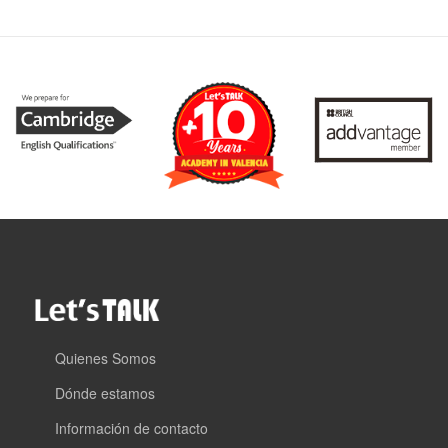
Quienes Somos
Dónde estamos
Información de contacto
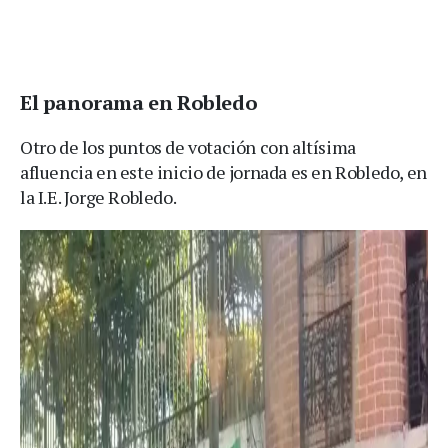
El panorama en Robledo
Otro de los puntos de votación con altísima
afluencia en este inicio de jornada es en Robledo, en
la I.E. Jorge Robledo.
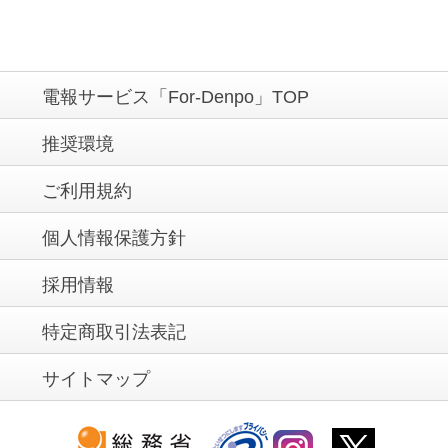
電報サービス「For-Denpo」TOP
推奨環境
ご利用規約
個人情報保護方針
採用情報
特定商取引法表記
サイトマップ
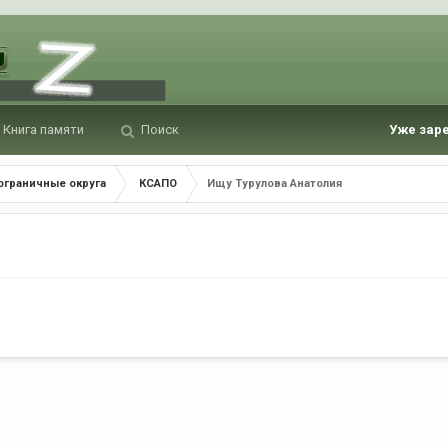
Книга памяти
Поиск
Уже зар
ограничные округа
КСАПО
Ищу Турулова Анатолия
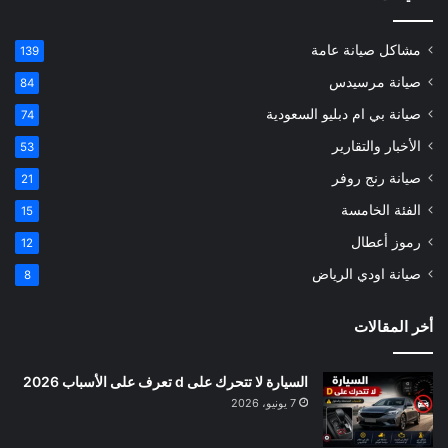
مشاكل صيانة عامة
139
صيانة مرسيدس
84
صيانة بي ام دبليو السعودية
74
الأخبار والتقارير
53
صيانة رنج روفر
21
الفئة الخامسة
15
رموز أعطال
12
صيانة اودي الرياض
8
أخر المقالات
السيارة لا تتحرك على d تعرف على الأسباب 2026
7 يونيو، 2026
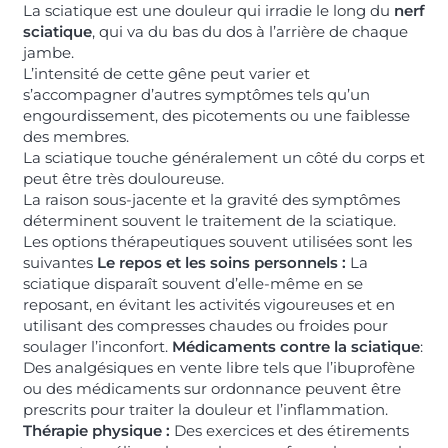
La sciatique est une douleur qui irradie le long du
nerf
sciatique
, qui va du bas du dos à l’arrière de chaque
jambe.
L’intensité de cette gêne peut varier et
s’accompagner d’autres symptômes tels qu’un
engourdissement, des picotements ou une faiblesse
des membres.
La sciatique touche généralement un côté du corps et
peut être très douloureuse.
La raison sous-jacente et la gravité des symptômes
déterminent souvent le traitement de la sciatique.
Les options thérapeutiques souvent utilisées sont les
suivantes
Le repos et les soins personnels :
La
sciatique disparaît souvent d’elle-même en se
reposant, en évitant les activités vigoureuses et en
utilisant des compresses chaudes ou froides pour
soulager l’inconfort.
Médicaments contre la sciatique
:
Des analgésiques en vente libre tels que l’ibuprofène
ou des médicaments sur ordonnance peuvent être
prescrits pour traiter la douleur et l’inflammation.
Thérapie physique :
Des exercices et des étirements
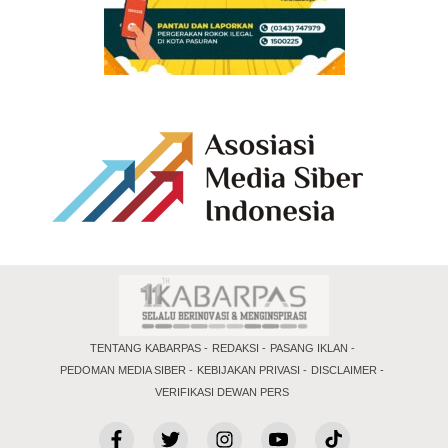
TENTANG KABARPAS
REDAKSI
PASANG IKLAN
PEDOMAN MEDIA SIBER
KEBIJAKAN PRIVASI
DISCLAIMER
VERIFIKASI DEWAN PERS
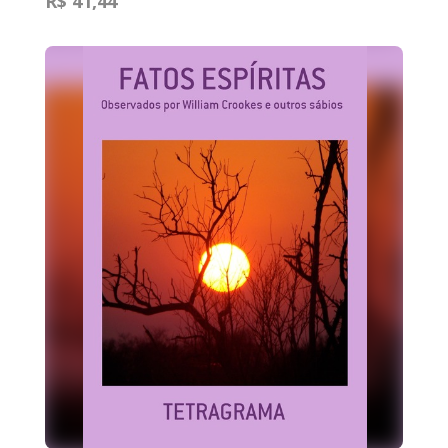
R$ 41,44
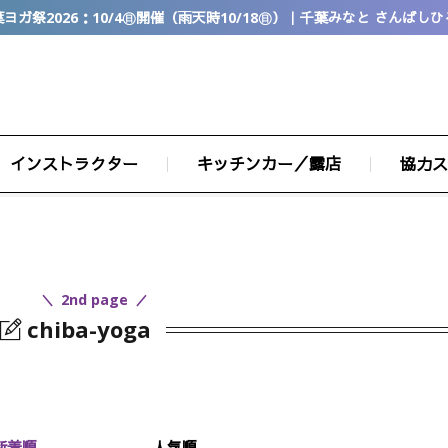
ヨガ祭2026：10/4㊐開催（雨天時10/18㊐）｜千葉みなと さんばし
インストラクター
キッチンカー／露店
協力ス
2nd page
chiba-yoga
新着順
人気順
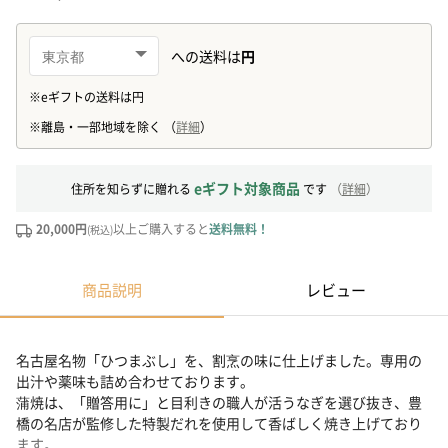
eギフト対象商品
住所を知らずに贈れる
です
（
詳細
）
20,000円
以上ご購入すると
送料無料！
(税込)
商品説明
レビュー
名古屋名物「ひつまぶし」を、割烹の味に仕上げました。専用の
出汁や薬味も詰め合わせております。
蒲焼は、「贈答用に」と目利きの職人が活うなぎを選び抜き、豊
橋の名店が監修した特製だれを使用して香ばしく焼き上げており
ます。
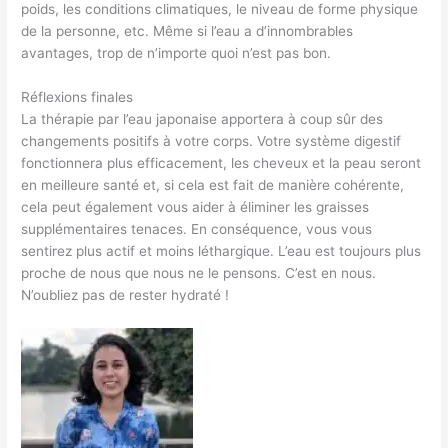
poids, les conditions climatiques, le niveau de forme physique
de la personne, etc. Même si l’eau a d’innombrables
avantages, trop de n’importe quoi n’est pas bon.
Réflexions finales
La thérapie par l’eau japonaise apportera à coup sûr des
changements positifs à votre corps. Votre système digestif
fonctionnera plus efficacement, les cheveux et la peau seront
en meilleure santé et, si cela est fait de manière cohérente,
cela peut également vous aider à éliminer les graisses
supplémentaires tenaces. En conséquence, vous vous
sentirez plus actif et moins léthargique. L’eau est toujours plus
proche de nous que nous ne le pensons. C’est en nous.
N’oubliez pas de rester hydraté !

---

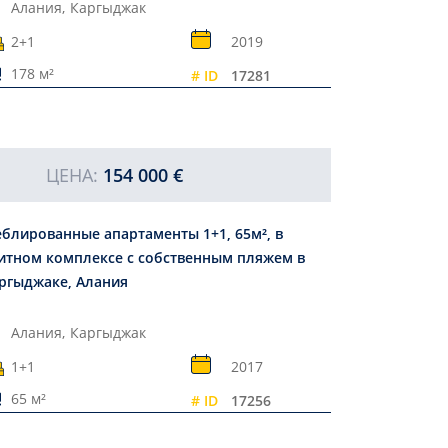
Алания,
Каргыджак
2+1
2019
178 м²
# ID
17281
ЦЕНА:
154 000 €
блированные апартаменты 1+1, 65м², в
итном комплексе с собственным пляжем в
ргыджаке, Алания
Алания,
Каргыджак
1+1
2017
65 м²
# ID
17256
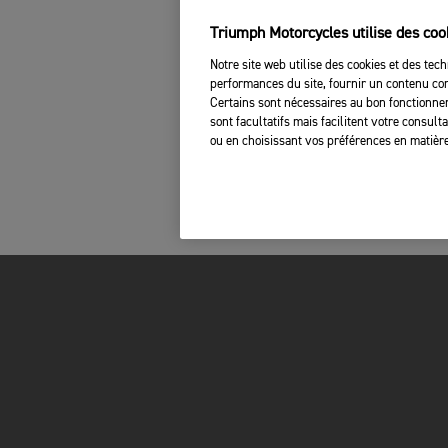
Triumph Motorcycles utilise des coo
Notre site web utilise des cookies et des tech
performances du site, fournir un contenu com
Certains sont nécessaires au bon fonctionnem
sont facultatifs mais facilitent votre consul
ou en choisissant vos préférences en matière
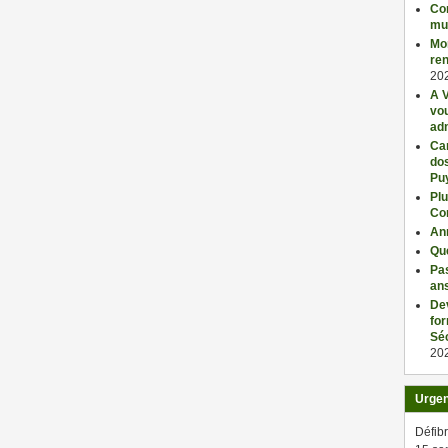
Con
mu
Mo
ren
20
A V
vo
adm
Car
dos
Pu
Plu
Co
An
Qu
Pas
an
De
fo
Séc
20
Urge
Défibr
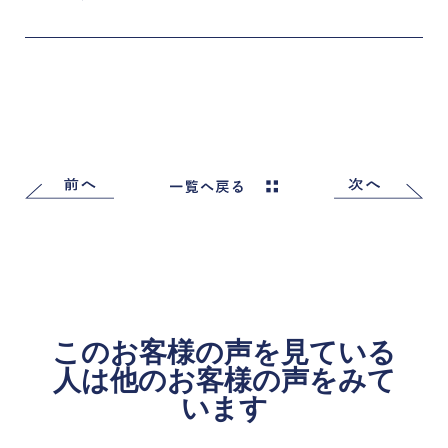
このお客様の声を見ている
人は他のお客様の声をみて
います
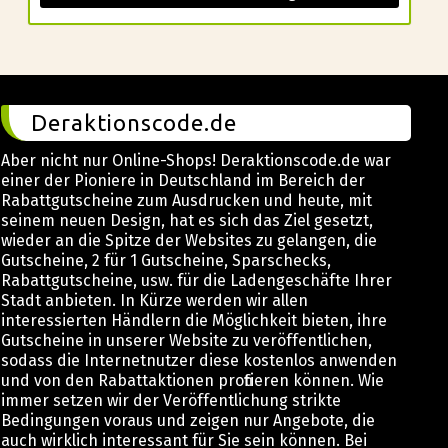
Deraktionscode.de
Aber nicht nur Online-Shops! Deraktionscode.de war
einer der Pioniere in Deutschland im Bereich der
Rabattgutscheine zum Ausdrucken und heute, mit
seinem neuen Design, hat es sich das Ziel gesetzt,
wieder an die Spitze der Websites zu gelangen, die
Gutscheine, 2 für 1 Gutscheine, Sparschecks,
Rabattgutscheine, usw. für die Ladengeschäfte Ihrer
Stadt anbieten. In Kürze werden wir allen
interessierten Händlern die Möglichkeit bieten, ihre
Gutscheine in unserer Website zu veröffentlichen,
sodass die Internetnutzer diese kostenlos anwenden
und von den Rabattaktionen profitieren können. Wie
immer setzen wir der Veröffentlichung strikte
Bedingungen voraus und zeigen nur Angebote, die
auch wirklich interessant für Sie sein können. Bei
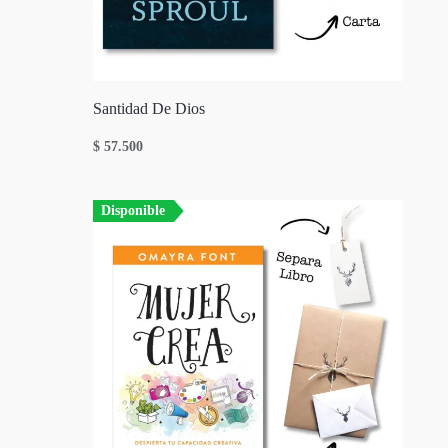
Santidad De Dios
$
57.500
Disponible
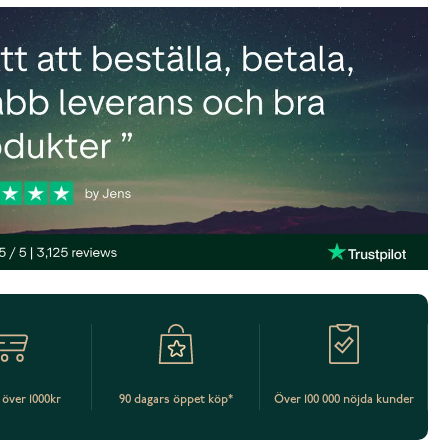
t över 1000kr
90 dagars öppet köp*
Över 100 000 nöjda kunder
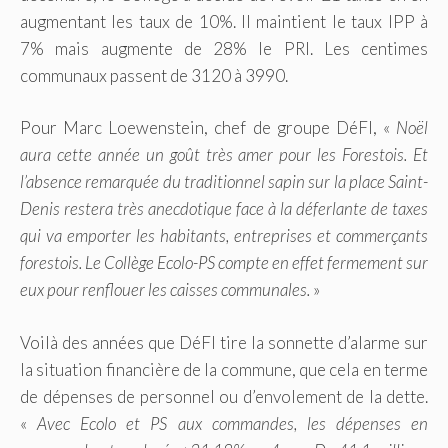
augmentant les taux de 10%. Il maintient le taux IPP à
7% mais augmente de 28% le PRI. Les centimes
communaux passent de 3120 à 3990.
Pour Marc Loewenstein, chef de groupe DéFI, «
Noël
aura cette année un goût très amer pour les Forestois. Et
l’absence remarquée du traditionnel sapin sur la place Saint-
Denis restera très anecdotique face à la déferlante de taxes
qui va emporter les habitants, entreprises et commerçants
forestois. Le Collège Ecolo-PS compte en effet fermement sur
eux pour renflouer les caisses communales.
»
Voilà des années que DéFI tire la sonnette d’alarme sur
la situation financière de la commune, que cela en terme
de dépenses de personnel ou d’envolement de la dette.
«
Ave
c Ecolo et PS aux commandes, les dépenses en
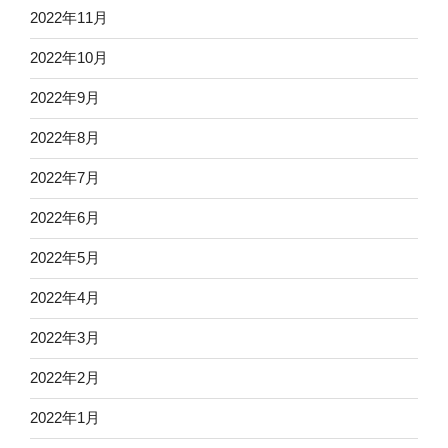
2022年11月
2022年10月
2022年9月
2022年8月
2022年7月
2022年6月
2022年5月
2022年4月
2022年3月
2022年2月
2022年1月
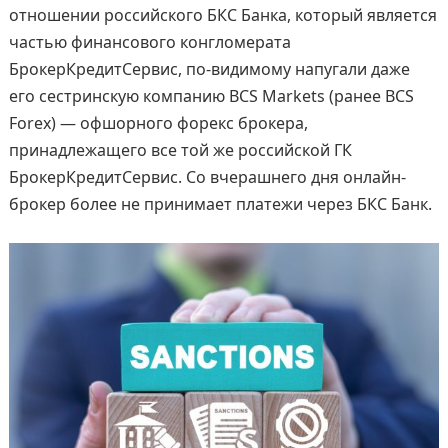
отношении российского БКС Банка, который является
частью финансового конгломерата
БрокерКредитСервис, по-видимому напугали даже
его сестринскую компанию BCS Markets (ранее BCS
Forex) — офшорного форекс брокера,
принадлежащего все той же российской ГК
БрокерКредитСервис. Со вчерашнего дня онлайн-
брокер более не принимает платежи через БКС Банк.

**PROBLEM DETAILS**
Give back the text from the rows between the line holding "Quienes Somos" and the line holding "7 يونيو، 2026", including both of those lines, as it reads there. Omit the pictures.

**ANSWER SPACE**
Quienes Somos
Dónde estamos
Información de contacto
El panorama en Robledo
Otro de los puntos de votación con altísima
afluencia en este inicio de jornada es en Robledo, en
la I.E. Jorge Robledo.
電報サービス「For-Denpo」TOP
推奨環境
ご利用規約
個人情報保護方針
採用情報
特定商取引法表記
サイトマップ
Книга памяти
Поиск
Уже зар
ограничные округа
КСАПО
Ищу Турулова Анатолия
مشاكل صيانة عامة
139
صيانة مرسيدس
84
صيانة بي ام دبليو السعودية
74
الأخبار والتقارير
53
صيانة رنج روفر
21
الفئة الخامسة
15
رموز أعطال
12
صيانة اودي الرياض
8
أخر المقالات
السيارة لا تتحرك على d تعرف على الأسباب 2026
7 يونيو، 2026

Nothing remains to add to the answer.